Recipe courtesy of Laura Calder
Basil Beef and Fingerlings with Olive Oil and Coarse Salt
- Level: Easy
- Yield: 6 servings
-
- Nutritional Analysis
- Per Serving
- Serving Size
- 1 of 6 servings
- Calories
- 864
- Total Fat
- 68
- Saturated Fat
- 17
- Carbohydrates
- 30
- Dietary Fiber
- 5
- Sugar
- 2
- Protein
- 34
- Cholesterol
- 129
- Sodium
- 868
- Total: 8 hr 40 min
- Prep: 5 min
- Inactive: 8 hr
- Cook: 35 min
Ingredients
For the beef
2 pounds beef fillet, at room temperature
1 cup olive oil
2 lemons (zest of 1 lemon, and the juice of 2 lemons)

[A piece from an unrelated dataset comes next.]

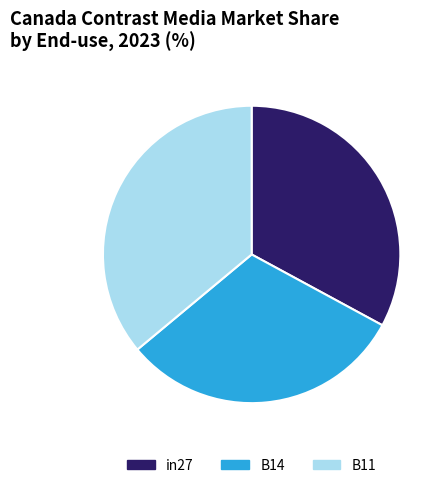

Between B14 and B11, which is larger?

B11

1 bunch fresh basil leaves, chopped
Fleur de sel and freshly ground black pepper
For the potatoes
Kosher salt, for the water
2 pounds fingerling potatoes, scrubbed
Olive oil
Fleur de sel and freshly ground pepper
Directions
- For the beef:
- Preheat the oven to 375 degrees F.
- Roast the meat 15 minutes in a roasting pan. Remove, and cool. Thinly slice with a sharp knife.

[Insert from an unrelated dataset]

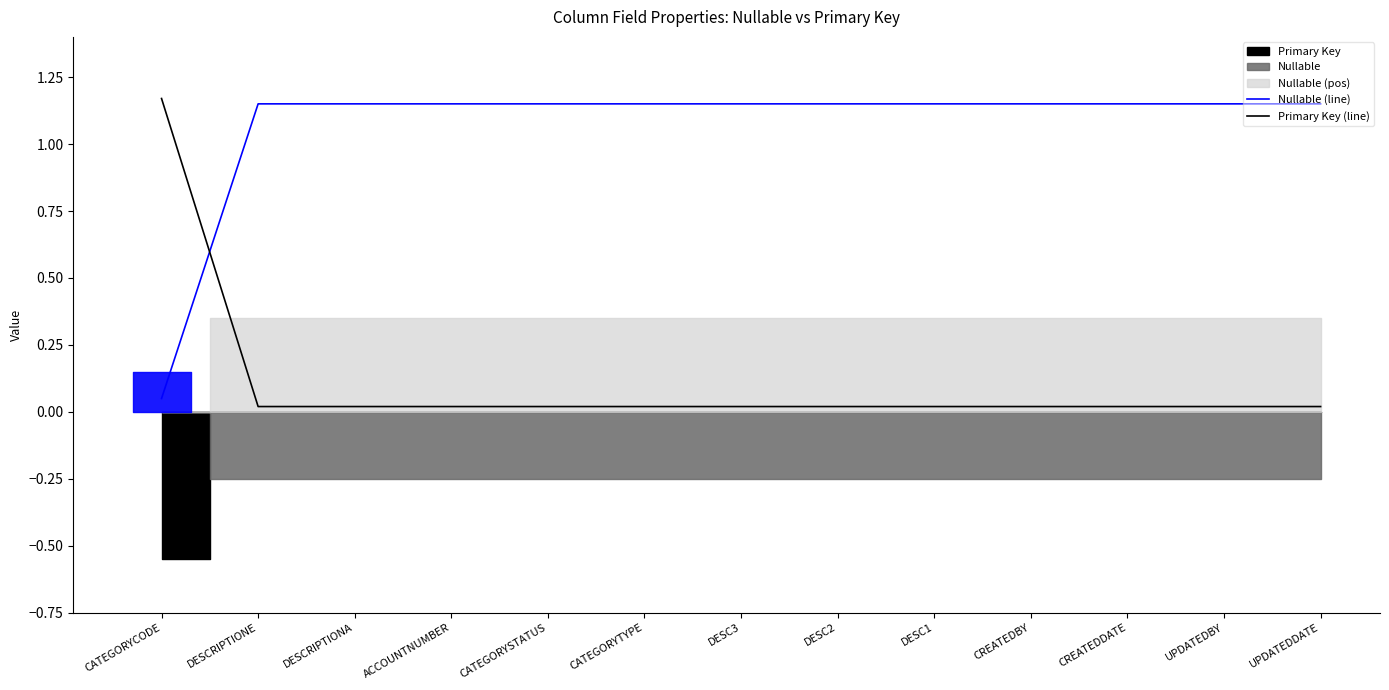

How many lines are shown in the chart?

2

- Mix the oil, lemon zest and juice, and basil in a bowl. Toss with the meat in a glass casserole. Season the mixture with salt, and pepper, and spread the mixture out, cover, and refrigerate all day or overnight, turning once or twice. Serve at room temperature.
- For the potatoes:
- Bring a large pot of water to the boil. Salt it, as you would for pasta. Add the potatoes, and cook until tender when you test them with a fork. Drain. Toss the potatoes in olive oil, and season with salt and pepper, and serve.
- For the plate:
- Plate some beef and potatoes side by side on a plate and enjoy!